Columna de Pablo Ortúzar: La (idiota) vida de los otros



El lenguaje y la posibilidad de falsificar la realidad mediante él nacieron juntos. Las propias palabras tienen textura abierta, expuesta a la manipulación. De hecho, algunas teorías sobre el origen de la religión defienden que la función de los cultos primitivos era fijar distinciones entre significados verdaderos y falsos. Es decir, controlar el contenido de las palabras y, con ellas, la imagen del mundo.

Junto con la emergencia del dinero, otra de las grandes herramientas de coordinación humana, surgió el mismo problema: el dinero falso. La falsificación es tan antigua como las monedas.

De “noticias falsas”, finalmente, la historia de la humanidad está plagada. Rumores, mentiras, exageraciones y documentos falsificados son parte sustantiva de nuestra experiencia terrenal. Constantino nunca donó el Imperio Romano al obispo de Roma y Marilyn Manson tiene todas sus costillas. Nunca hubo armas de destrucción masiva en Irak, Marcó del Pont no era afeminado y bañarse después de comer no aumenta el riesgo de calambres.

──────────

Tarea escrita a —
Copia tal cual, de los registros, las líneas que van desde la que contiene "1279, 783, 1337]" hasta la que contiene "table_cell К/ р №8", ambas incluidas.

Registros de límites de elementos
──────────

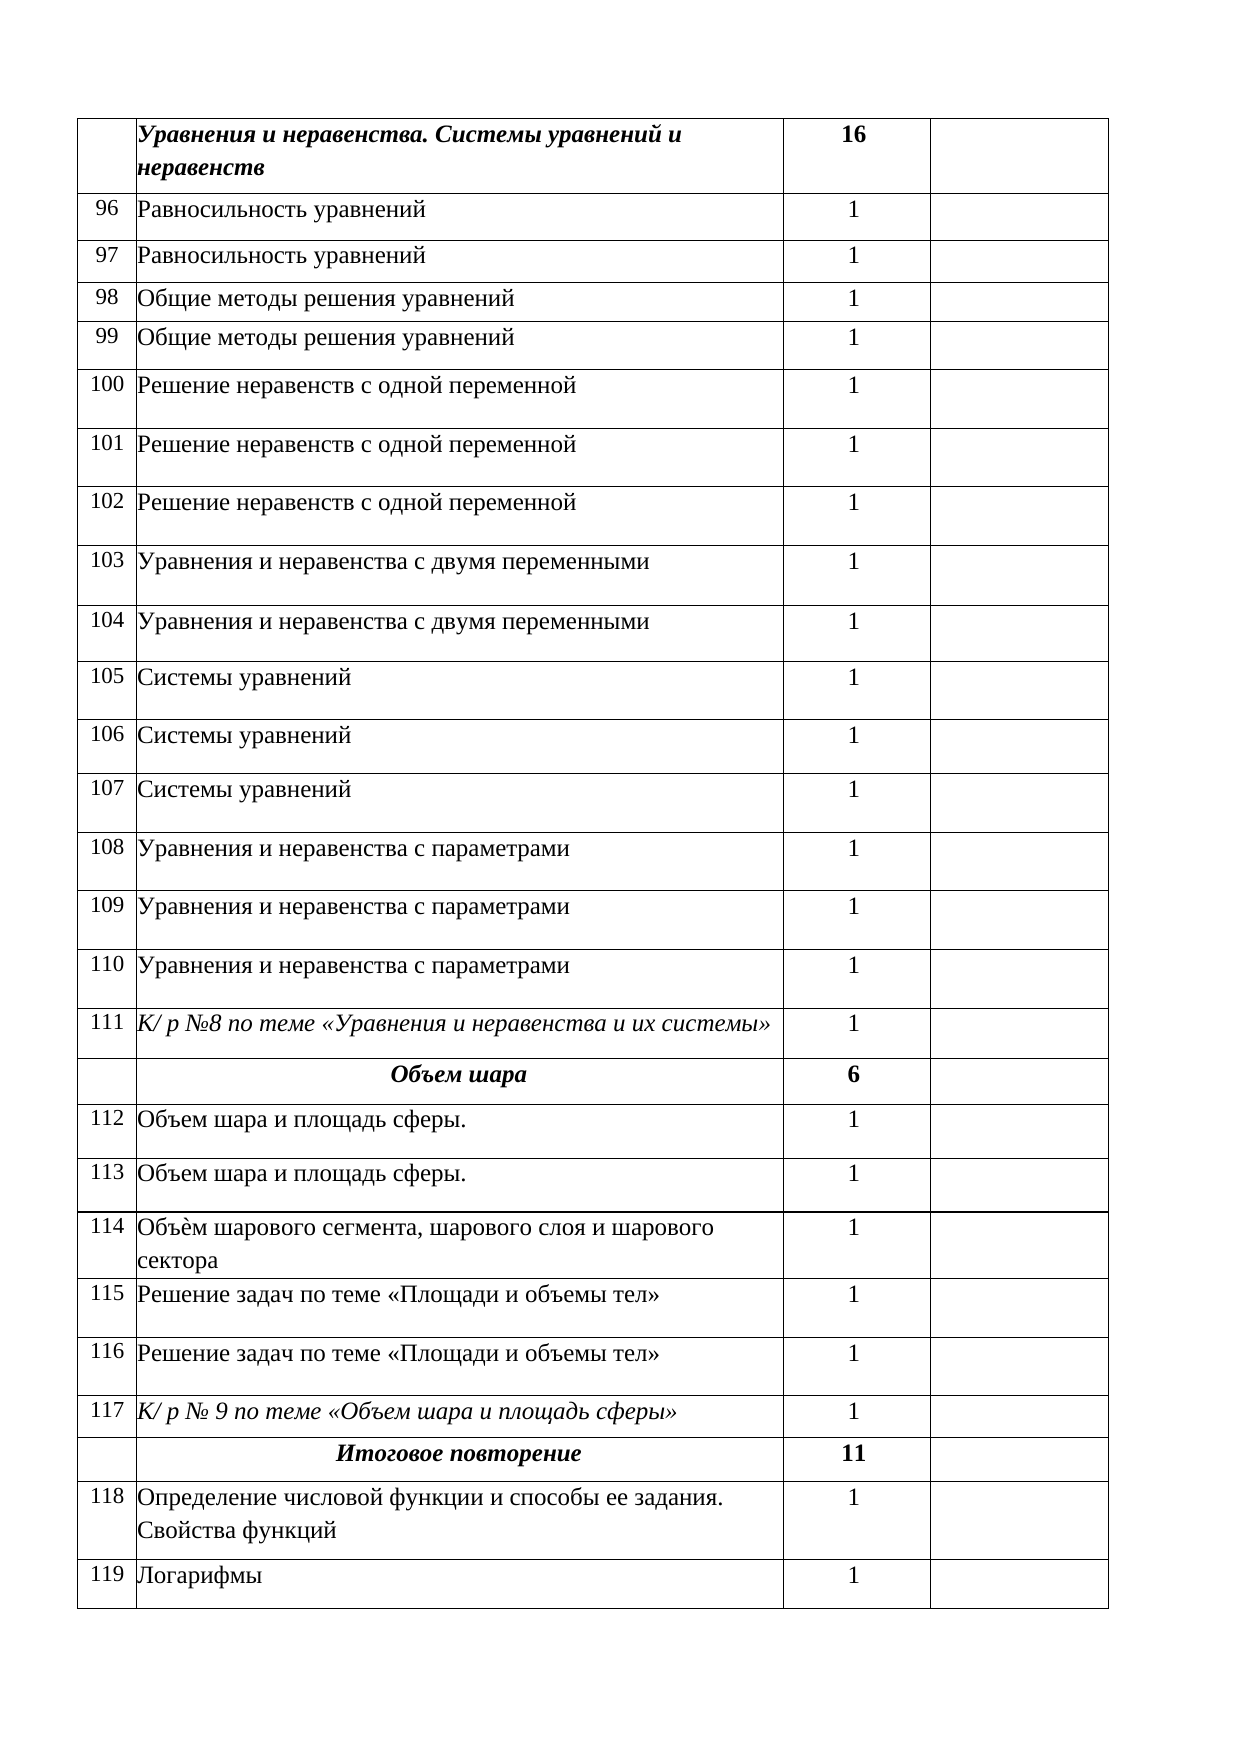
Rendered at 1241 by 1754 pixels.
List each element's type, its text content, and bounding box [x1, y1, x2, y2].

table_cell Решение задач по теме «Площади и объемы тел» [137, 1279, 783, 1337]
table_cell Итоговое повторение [137, 1438, 783, 1481]
table_cell [931, 1396, 1108, 1437]
table_cell Уравнения и неравенства с параметрами [137, 891, 783, 949]
table_cell Логарифмы [137, 1560, 783, 1607]
table_cell Решение неравенств с одной переменной [137, 429, 783, 486]
table_cell [931, 720, 1108, 773]
table_cell 100 [78, 370, 136, 428]
table_cell 1 [784, 1279, 930, 1337]
table_cell К/ р №8 по теме «Уравнения и неравенства и их системы» [137, 1009, 783, 1058]
table_cell [931, 1560, 1108, 1607]
table_cell Уравнения и неравенства с параметрами [137, 950, 783, 1007]
table_cell 1 [784, 322, 930, 369]
table_cell 1 [784, 370, 930, 428]
table_cell [931, 322, 1108, 369]
table_cell Объем шара [137, 1059, 783, 1103]
table_cell Объѐм шарового сегмента, шарового слоя и шарового сектора [137, 1213, 783, 1278]
table_cell 1 [784, 1105, 930, 1157]
table_cell 1 [784, 606, 930, 661]
table_cell 1 [784, 662, 930, 719]
table_cell [931, 1438, 1108, 1481]
table_cell 1 [784, 283, 930, 321]
table_cell Решение неравенств с одной переменной [137, 487, 783, 545]
table_cell 1 [784, 546, 930, 605]
table_cell 119 [78, 1560, 136, 1607]
table_cell [931, 774, 1108, 832]
table_cell 6 [784, 1059, 930, 1103]
table_cell 118 [78, 1482, 136, 1559]
table_cell [78, 119, 136, 193]
table_cell [931, 429, 1108, 486]
table_cell [931, 1279, 1108, 1337]
table_cell [931, 194, 1108, 239]
table_cell 1 [784, 194, 930, 239]
table_cell Решение задач по теме «Площади и объемы тел» [137, 1338, 783, 1395]
table_cell Системы уравнений [137, 720, 783, 773]
table_cell [931, 1105, 1108, 1157]
table_cell Решение неравенств с одной переменной [137, 370, 783, 428]
table_cell 1 [784, 1009, 930, 1058]
table_cell [78, 1059, 136, 1103]
table_cell К/ р № 9 по теме «Объем шара и площадь сферы» [137, 1396, 783, 1437]
table_cell [931, 891, 1108, 949]
table_cell Общие методы решения уравнений [137, 322, 783, 369]
table_cell [931, 546, 1108, 605]
table_cell 108 [78, 833, 136, 890]
table_cell [931, 950, 1108, 1007]
table_cell [931, 662, 1108, 719]
table_cell Уравнения и неравенства. Системы уравнений и неравенств [137, 119, 783, 193]
table_cell 99 [78, 322, 136, 369]
table_cell 1 [784, 241, 930, 282]
table_cell [931, 1482, 1108, 1559]
table_cell 102 [78, 487, 136, 545]
table_cell 107 [78, 774, 136, 832]
table_cell [931, 833, 1108, 890]
table_cell 106 [78, 720, 136, 773]
table_cell [931, 606, 1108, 661]
table_cell [931, 1009, 1108, 1058]
table_cell 111 [78, 1009, 136, 1058]
table_cell 11 [784, 1438, 930, 1481]
table_cell [931, 1213, 1108, 1278]
table_cell 117 [78, 1396, 136, 1437]
table_cell 1 [784, 429, 930, 486]
table_cell [931, 370, 1108, 428]
table_cell 116 [78, 1338, 136, 1395]
table_cell 113 [78, 1159, 136, 1211]
table_cell 1 [784, 1213, 930, 1278]
table_cell 104 [78, 606, 136, 661]
table_cell [931, 119, 1108, 193]
table_cell 1 [784, 833, 930, 890]
table_cell Уравнения и неравенства с двумя переменными [137, 606, 783, 661]
table_cell 96 [78, 194, 136, 239]
table_cell 1 [784, 1560, 930, 1607]
table_cell [931, 1338, 1108, 1395]
table_cell 1 [784, 774, 930, 832]
table_cell 1 [784, 891, 930, 949]
table_cell 1 [784, 1159, 930, 1211]
table_cell [931, 283, 1108, 321]
table_cell Определение числовой функции и способы ее задания. Свойства функций [137, 1482, 783, 1559]
table_cell [78, 1438, 136, 1481]
table_cell Системы уравнений [137, 662, 783, 719]
table_cell 97 [78, 241, 136, 282]
table_cell Системы уравнений [137, 774, 783, 832]
table_cell 16 [784, 119, 930, 193]
table_cell 114 [78, 1213, 136, 1278]
table_cell 109 [78, 891, 136, 949]
table_cell 105 [78, 662, 136, 719]
table_cell 103 [78, 546, 136, 605]
table_cell Уравнения и неравенства с параметрами [137, 833, 783, 890]
table_cell 112 [78, 1105, 136, 1157]
table_cell Объем шара и площадь сферы. [137, 1105, 783, 1157]
table_cell [931, 487, 1108, 545]
table_cell 1 [784, 1396, 930, 1437]
table_cell 1 [784, 1338, 930, 1395]
table_cell Равносильность уравнений [137, 194, 783, 239]
table_cell 98 [78, 283, 136, 321]
table_cell [931, 1059, 1108, 1103]
table_cell Общие методы решения уравнений [137, 283, 783, 321]
table_cell Объем шара и площадь сферы. [137, 1159, 783, 1211]
table_cell 1 [784, 720, 930, 773]
table_cell 101 [78, 429, 136, 486]
table_cell 1 [784, 487, 930, 545]
table_cell 1 [784, 950, 930, 1007]
table_cell Уравнения и неравенства с двумя переменными [137, 546, 783, 605]
table_cell [931, 1159, 1108, 1211]
table_cell 1 [784, 1482, 930, 1559]
table_cell 115 [78, 1279, 136, 1337]
table_cell Равносильность уравнений [137, 241, 783, 282]
table_cell 110 [78, 950, 136, 1007]
table_cell [931, 241, 1108, 282]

──────────

Tarea escrita b —
Según la columna, ¿qué problema surgió junto con la emergencia del dinero?

Respuesta correcta a —
table_cell Решение задач по теме «Площади и объемы тел» [137, 1279, 783, 1337]
table_cell Итоговое повторение [137, 1438, 783, 1481]
table_cell [931, 1396, 1108, 1437]
table_cell Уравнения и неравенства с параметрами [137, 891, 783, 949]
table_cell Логарифмы [137, 1560, 783, 1607]
table_cell Решение неравенств с одной переменной [137, 429, 783, 486]
table_cell [931, 720, 1108, 773]
table_cell 100 [78, 370, 136, 428]
table_cell 1 [784, 1279, 930, 1337]
table_cell К/ р №8 по теме «Уравнения и неравенства и их системы» [137, 1009, 783, 1058]

Respuesta correcta b —
El dinero falso.